▶ GOAL OF THE EXERCISE
Run through the records and, wherever a line holds the word "SourceGraphic", return that line.

[Stored data]
··········
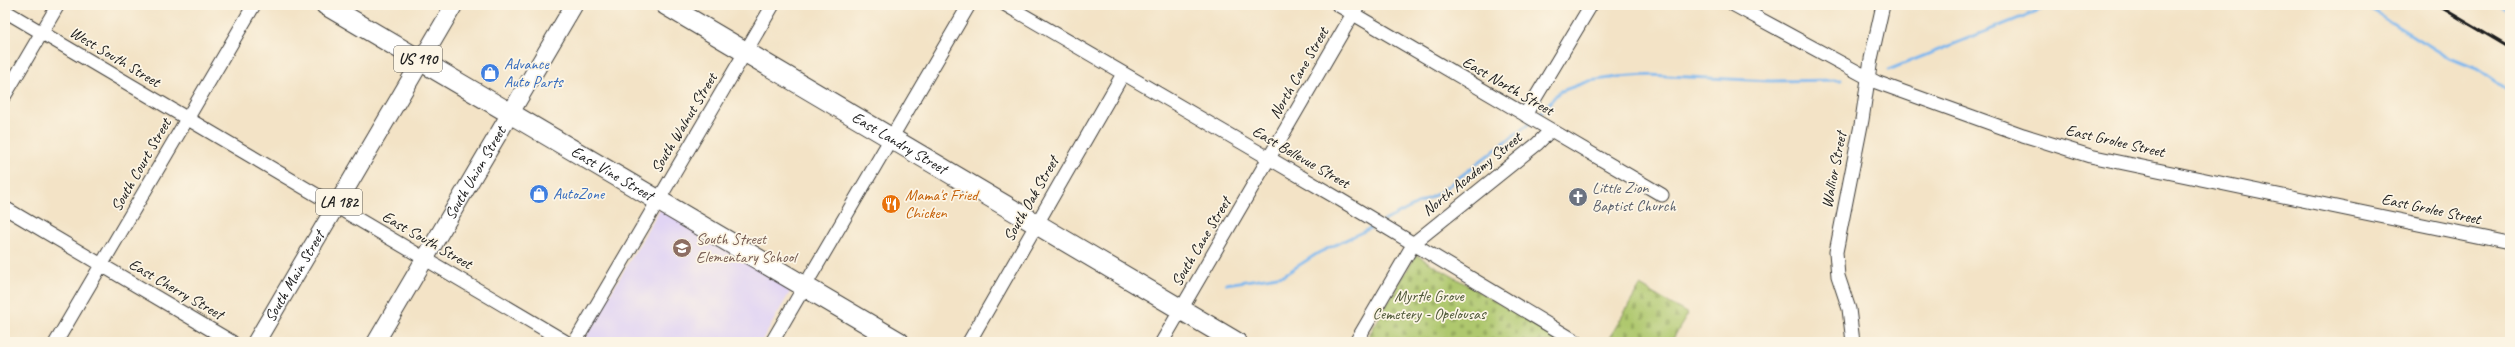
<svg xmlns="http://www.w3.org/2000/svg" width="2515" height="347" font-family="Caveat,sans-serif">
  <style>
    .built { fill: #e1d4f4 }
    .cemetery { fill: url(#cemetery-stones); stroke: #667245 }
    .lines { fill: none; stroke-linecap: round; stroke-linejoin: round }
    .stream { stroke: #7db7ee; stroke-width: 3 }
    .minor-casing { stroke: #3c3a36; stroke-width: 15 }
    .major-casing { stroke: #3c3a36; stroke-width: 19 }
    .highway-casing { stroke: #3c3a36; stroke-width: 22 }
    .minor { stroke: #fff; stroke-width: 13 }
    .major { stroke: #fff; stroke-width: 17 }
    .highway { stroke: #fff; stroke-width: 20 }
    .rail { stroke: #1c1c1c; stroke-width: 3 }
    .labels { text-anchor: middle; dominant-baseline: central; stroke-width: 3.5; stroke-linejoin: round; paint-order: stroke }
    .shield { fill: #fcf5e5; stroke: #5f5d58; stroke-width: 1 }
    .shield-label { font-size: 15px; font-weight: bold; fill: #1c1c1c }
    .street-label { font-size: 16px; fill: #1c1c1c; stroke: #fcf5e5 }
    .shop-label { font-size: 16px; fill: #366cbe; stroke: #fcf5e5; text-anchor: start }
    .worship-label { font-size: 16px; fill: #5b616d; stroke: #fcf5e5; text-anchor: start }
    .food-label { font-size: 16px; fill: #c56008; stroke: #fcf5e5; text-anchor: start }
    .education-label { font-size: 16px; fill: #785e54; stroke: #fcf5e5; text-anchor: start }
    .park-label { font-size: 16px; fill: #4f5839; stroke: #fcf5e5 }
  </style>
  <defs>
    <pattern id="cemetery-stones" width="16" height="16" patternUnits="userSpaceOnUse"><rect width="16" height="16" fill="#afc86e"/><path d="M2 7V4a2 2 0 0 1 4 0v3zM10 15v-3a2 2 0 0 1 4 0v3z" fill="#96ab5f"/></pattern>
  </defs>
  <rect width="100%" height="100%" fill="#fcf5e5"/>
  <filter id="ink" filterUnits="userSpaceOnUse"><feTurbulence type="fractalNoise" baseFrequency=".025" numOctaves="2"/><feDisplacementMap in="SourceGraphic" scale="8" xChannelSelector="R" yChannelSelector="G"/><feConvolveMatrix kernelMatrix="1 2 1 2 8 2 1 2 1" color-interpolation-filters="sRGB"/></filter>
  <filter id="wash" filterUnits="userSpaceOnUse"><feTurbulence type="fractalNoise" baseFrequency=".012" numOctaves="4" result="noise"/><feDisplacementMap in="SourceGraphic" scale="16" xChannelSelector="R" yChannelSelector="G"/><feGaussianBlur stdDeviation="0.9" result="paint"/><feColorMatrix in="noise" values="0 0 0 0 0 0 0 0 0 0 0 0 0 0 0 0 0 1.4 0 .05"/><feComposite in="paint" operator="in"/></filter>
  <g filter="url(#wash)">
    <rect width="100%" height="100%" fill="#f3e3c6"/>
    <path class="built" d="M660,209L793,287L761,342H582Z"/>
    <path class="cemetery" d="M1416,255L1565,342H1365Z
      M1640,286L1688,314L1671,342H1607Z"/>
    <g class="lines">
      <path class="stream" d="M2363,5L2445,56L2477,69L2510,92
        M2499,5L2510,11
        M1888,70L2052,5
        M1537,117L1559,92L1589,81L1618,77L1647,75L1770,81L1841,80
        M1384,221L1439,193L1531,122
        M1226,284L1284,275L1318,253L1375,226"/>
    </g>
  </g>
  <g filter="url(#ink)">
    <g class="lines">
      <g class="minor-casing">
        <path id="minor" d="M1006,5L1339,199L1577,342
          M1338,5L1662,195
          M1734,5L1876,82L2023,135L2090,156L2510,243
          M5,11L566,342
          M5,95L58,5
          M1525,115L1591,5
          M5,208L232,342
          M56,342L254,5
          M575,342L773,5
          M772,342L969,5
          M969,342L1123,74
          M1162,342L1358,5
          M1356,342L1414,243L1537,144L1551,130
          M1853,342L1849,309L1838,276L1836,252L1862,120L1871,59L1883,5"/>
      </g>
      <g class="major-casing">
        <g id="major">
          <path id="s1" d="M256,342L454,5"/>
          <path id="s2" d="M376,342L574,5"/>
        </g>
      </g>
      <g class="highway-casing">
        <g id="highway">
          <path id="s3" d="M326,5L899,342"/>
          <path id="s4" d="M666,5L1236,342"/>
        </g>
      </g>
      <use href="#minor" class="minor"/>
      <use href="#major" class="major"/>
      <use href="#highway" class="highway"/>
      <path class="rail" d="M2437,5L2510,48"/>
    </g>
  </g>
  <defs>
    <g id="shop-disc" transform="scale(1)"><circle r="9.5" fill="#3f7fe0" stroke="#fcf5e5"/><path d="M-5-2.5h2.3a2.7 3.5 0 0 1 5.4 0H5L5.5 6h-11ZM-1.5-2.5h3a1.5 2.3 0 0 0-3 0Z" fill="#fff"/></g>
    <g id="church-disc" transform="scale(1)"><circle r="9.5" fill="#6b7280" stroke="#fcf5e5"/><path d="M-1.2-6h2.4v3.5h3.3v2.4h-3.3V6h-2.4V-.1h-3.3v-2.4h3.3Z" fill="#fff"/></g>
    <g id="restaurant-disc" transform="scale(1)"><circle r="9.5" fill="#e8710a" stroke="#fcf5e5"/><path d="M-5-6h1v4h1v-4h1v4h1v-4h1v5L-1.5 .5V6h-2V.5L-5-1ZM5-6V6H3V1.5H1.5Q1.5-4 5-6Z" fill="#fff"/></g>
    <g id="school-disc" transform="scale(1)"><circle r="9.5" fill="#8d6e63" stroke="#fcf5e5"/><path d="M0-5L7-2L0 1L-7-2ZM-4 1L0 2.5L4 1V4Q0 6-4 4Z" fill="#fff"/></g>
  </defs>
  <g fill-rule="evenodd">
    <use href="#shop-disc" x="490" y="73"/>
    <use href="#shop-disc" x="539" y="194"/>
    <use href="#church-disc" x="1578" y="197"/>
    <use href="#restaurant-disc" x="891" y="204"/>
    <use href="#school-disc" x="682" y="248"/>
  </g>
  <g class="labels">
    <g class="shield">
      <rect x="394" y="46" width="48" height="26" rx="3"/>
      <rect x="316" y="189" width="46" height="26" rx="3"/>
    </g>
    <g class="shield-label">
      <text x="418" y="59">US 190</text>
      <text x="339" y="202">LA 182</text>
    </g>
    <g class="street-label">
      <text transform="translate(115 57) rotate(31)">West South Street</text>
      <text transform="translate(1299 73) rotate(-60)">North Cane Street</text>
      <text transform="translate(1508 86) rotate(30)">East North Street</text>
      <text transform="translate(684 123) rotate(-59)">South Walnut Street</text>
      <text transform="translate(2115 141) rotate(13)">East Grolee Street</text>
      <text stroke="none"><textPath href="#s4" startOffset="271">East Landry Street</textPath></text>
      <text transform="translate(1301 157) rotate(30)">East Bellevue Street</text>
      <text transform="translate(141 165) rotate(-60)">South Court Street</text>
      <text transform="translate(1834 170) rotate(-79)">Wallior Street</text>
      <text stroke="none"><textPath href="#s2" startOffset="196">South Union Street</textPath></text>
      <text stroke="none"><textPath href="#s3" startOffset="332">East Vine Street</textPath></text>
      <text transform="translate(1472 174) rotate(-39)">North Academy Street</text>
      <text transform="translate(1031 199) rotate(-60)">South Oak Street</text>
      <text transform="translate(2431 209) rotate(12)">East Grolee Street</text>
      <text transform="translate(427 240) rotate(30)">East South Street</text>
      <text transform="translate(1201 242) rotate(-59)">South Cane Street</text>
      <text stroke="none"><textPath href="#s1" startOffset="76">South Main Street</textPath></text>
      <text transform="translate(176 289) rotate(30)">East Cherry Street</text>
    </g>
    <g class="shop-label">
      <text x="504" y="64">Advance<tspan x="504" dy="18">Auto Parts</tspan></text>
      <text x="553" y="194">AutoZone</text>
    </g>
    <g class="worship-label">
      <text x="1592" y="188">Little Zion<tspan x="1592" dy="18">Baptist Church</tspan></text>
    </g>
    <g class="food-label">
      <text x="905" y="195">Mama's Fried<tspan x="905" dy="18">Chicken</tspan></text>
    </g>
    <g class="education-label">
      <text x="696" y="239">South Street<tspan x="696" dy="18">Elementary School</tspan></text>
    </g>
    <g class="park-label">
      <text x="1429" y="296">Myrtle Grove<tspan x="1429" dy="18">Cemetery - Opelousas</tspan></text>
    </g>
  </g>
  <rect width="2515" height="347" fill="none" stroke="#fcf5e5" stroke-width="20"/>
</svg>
··········
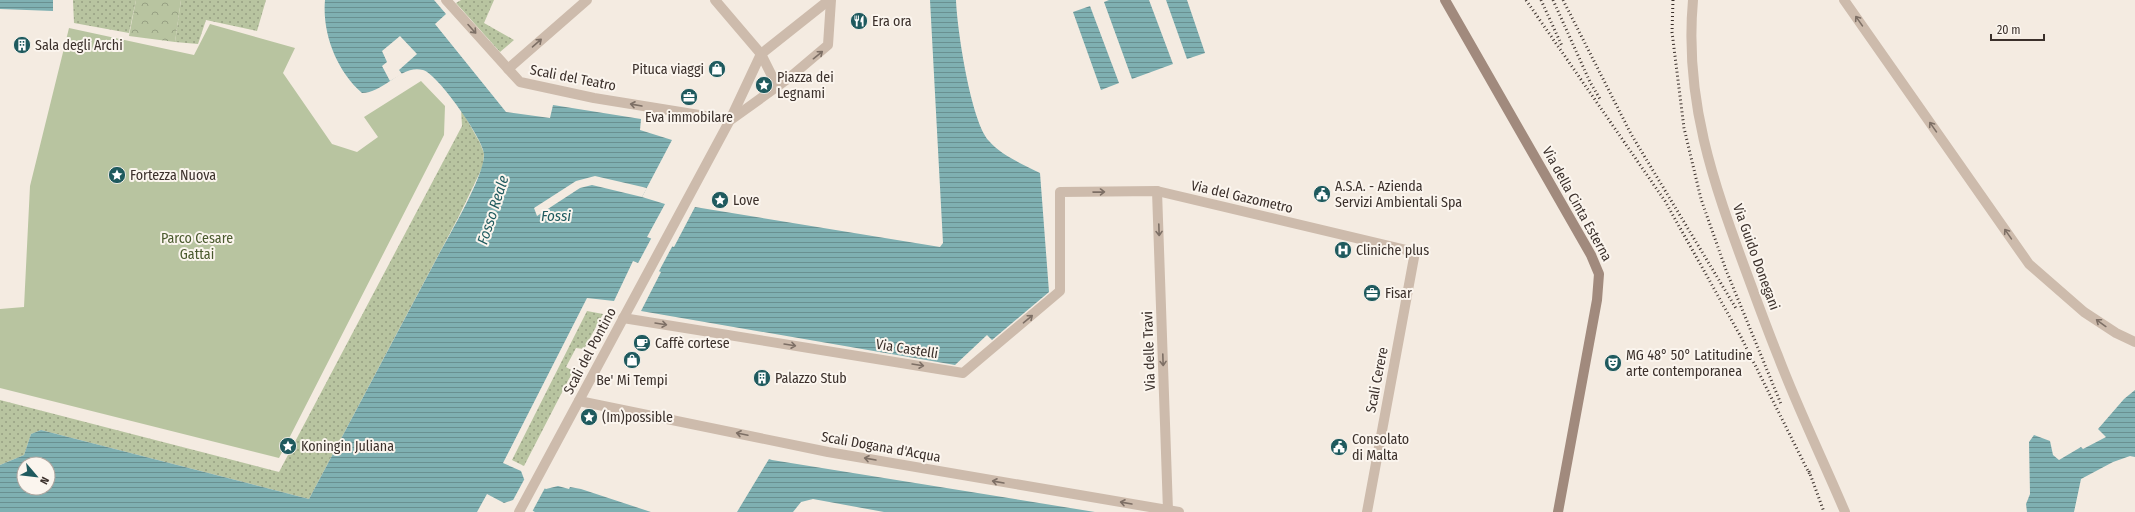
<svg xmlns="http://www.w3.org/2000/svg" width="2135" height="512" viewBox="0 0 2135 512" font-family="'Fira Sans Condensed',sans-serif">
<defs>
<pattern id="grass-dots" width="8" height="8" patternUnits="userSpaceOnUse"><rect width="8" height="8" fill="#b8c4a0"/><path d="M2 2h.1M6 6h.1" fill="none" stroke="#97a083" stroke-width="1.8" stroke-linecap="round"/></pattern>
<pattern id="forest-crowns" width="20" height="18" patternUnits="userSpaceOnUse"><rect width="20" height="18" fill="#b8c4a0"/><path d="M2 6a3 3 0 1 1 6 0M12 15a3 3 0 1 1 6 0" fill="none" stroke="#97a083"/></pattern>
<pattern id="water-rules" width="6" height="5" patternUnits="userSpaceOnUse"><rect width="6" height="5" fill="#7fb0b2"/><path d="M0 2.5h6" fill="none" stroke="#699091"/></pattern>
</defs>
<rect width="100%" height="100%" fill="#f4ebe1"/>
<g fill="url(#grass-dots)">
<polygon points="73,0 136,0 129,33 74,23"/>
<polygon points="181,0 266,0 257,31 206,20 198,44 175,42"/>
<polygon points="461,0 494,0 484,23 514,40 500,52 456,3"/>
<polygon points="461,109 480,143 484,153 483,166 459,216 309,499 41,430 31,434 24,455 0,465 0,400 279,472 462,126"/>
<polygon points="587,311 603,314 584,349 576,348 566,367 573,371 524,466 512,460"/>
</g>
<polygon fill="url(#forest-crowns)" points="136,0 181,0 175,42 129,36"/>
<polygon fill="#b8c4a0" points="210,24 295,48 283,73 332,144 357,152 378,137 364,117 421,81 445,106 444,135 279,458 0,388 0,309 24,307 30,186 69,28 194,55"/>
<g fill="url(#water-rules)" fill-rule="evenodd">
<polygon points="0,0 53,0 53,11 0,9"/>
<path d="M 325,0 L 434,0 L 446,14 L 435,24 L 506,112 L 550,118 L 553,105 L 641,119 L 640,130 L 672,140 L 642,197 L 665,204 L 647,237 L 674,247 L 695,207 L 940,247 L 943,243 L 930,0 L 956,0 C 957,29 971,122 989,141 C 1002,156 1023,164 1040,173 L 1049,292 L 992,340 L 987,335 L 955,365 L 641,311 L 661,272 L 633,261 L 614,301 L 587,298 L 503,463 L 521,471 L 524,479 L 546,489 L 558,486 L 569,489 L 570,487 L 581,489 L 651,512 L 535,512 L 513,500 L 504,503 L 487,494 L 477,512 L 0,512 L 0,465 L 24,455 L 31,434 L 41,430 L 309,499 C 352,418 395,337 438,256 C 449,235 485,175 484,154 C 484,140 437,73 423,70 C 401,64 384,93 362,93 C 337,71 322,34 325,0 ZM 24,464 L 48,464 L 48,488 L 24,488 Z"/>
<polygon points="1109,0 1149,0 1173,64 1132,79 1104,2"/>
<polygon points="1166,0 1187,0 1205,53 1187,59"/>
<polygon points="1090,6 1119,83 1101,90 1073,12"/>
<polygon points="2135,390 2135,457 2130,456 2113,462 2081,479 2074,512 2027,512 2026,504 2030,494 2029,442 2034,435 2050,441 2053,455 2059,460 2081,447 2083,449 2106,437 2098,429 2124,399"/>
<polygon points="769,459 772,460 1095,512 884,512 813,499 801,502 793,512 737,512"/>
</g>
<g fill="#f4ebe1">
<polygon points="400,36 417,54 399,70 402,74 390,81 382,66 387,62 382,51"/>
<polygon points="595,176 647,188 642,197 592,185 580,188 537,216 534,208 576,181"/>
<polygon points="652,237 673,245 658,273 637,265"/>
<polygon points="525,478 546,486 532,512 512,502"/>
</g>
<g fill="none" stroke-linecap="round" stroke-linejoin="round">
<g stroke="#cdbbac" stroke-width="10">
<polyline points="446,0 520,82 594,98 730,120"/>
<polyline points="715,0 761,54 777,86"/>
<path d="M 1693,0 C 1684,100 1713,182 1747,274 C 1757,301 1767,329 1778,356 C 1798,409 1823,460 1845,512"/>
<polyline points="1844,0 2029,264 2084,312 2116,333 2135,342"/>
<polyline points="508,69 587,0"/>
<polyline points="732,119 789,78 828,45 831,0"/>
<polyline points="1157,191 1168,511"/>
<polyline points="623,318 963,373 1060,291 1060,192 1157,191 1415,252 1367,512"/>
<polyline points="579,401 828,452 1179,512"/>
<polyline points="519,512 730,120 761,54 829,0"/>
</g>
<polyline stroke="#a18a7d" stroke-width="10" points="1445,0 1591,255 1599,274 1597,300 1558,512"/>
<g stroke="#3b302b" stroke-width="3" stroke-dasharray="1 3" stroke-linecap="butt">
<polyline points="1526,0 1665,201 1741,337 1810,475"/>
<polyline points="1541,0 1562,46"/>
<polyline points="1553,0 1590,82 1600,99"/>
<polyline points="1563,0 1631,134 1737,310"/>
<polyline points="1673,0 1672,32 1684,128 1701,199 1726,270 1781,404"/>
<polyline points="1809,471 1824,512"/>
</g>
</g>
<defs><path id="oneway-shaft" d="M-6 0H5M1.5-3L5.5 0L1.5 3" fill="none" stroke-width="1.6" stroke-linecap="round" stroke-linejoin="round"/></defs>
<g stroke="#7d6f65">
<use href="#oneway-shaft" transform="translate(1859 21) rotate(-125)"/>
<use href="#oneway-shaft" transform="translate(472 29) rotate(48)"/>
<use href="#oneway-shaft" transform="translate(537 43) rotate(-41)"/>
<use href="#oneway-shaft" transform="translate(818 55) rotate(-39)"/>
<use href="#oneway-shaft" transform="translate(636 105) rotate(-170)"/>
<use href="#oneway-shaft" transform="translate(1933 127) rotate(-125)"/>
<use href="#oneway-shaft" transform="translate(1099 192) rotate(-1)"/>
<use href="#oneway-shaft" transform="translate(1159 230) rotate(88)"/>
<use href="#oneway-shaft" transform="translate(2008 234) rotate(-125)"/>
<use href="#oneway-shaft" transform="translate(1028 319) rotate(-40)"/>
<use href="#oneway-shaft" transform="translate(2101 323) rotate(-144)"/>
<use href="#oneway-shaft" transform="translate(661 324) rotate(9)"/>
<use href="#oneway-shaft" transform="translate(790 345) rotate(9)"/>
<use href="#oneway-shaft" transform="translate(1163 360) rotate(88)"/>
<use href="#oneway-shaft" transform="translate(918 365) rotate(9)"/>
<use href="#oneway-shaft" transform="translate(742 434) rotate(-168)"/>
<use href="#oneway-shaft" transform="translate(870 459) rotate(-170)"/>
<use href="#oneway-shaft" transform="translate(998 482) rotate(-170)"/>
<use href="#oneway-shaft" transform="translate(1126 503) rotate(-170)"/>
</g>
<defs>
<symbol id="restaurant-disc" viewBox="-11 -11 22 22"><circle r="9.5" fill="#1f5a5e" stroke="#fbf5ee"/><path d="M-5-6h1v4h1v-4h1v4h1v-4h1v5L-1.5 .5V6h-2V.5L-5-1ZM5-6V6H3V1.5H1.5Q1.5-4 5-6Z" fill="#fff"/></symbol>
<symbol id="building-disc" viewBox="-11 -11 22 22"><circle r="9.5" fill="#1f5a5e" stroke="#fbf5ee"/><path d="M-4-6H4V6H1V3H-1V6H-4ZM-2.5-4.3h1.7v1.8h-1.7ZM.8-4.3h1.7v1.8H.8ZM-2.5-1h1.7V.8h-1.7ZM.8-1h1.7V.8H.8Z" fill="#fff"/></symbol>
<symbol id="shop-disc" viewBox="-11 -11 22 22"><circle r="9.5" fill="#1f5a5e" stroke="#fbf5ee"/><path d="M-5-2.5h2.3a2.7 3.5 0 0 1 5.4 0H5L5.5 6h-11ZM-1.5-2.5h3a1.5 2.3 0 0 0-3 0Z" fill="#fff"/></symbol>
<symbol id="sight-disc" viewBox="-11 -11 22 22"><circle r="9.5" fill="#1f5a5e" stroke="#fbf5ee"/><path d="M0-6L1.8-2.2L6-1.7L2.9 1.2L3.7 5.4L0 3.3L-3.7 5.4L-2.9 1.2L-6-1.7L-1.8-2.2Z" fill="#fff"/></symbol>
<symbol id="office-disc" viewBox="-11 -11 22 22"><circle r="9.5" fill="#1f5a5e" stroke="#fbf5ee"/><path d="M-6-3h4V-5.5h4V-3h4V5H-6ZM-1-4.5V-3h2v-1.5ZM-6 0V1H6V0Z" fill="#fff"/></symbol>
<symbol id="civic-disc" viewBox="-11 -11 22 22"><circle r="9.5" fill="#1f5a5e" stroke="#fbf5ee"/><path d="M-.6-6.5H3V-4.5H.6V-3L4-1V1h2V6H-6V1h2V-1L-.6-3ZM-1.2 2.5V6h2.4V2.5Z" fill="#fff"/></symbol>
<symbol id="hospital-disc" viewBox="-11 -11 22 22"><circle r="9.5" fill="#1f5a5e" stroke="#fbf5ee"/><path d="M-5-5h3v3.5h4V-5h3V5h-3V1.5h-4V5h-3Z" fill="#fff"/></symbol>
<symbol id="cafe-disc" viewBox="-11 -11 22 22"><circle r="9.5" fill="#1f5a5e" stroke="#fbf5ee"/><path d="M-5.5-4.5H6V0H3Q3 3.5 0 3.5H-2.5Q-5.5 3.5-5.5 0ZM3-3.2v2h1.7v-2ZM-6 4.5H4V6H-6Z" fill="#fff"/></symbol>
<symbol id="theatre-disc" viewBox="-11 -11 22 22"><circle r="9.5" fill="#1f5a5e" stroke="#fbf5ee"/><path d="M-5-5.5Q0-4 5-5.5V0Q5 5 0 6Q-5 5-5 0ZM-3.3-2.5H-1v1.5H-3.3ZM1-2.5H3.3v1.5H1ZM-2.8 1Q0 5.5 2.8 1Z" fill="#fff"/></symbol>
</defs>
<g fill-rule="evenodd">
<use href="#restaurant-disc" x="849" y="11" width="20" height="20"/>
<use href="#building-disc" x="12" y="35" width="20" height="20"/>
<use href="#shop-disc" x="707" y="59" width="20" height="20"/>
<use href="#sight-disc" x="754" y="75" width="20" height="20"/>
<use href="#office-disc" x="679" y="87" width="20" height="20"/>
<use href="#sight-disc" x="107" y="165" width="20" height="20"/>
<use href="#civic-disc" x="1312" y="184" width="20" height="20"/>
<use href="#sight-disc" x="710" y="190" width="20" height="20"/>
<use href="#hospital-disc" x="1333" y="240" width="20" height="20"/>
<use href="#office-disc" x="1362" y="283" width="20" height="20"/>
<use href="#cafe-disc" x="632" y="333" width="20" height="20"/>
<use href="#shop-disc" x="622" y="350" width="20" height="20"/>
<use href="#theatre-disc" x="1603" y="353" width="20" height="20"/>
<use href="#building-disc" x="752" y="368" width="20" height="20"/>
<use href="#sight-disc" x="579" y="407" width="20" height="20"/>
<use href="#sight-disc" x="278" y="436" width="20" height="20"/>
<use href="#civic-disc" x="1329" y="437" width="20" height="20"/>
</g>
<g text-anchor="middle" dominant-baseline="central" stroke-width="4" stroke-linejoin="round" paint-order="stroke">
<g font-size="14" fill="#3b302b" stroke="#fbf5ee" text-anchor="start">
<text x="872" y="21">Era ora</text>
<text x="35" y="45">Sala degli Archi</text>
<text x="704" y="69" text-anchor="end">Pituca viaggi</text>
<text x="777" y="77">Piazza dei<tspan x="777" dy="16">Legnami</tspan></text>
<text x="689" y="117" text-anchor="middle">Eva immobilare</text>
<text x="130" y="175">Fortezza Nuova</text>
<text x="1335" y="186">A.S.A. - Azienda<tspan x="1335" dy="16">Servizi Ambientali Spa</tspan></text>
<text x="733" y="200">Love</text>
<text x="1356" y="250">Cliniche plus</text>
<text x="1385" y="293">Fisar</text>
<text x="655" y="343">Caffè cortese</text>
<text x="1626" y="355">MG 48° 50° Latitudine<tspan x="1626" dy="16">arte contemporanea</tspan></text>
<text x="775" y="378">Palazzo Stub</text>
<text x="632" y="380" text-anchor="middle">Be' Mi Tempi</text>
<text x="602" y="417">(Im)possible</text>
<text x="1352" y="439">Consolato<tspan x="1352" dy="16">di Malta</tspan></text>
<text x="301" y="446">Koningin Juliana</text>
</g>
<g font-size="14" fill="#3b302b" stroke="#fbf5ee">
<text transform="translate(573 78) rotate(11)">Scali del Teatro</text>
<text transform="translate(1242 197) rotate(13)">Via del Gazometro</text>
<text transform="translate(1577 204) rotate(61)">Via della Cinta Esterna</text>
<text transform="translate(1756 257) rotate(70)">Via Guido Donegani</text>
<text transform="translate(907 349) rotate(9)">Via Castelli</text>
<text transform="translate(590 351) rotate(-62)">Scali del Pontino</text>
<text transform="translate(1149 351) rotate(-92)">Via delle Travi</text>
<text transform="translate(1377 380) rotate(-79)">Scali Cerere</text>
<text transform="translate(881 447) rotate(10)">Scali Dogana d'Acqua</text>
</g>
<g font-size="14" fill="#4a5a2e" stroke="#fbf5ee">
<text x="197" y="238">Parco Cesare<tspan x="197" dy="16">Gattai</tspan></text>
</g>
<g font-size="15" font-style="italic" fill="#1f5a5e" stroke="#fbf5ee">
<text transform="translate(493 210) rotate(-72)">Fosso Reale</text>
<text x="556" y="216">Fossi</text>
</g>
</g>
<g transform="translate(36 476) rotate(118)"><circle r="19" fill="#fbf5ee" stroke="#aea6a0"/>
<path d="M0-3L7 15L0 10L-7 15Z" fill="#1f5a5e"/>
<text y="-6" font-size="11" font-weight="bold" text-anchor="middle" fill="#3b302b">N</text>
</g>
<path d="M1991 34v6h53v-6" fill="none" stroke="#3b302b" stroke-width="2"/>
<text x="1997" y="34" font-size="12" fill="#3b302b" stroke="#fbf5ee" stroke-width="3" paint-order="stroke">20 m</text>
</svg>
··········
▶ ANSWER FOR THE TASK
  <filter id="ink" filterUnits="userSpaceOnUse"><feTurbulence type="fractalNoise" baseFrequency=".025" numOctaves="2"/><feDisplacementMap in="SourceGraphic" scale="8" xChannelSelector="R" yChannelSelector="G"/><feConvolveMatrix kernelMatrix="1 2 1 2 8 2 1 2 1" color-interpolation-filters="sRGB"/></filter>
  <filter id="wash" filterUnits="userSpaceOnUse"><feTurbulence type="fractalNoise" baseFrequency=".012" numOctaves="4" result="noise"/><feDisplacementMap in="SourceGraphic" scale="16" xChannelSelector="R" yChannelSelector="G"/><feGaussianBlur stdDeviation="0.9" result="paint"/><feColorMatrix in="noise" values="0 0 0 0 0 0 0 0 0 0 0 0 0 0 0 0 0 1.4 0 .05"/><feComposite in="paint" operator="in"/></filter>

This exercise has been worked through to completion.